**ABOUT THIS TASK**
Please transcribe the listing below in full and word for word, without its pictures.

**SOURCE DATA**
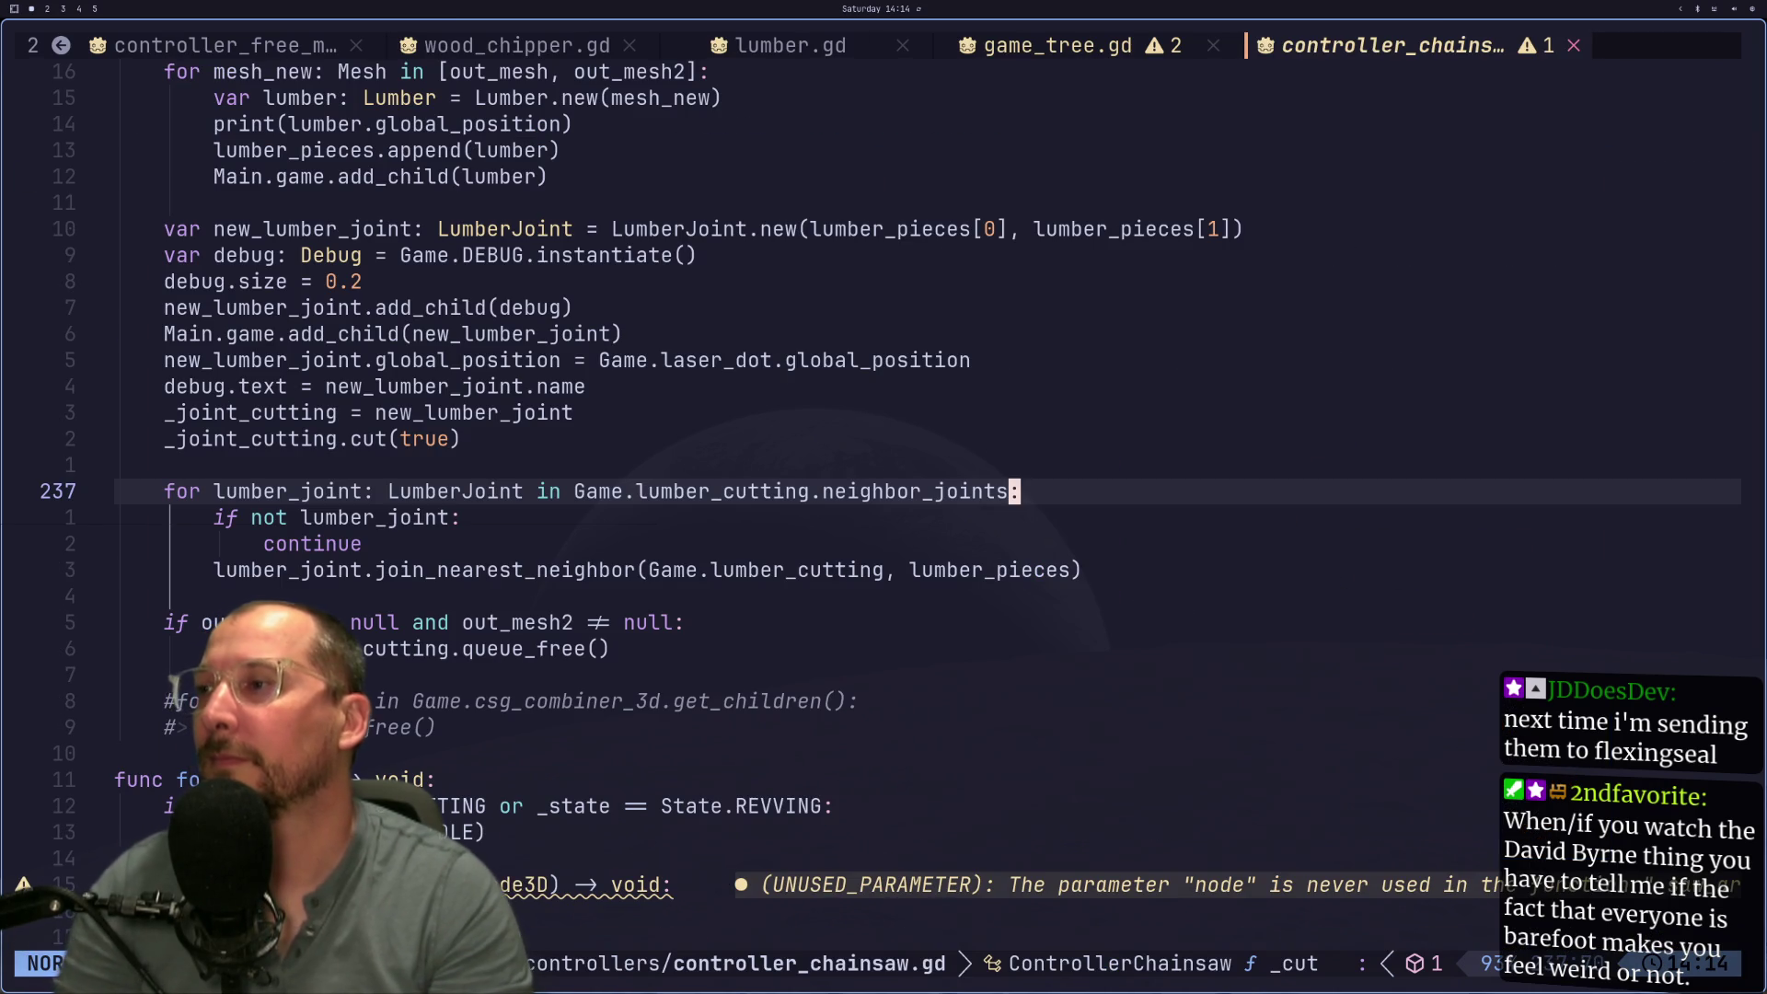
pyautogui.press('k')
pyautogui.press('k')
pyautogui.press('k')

**EXERCISE SOLUTION**
pyautogui.press('k')
pyautogui.press('k')
pyautogui.press('k')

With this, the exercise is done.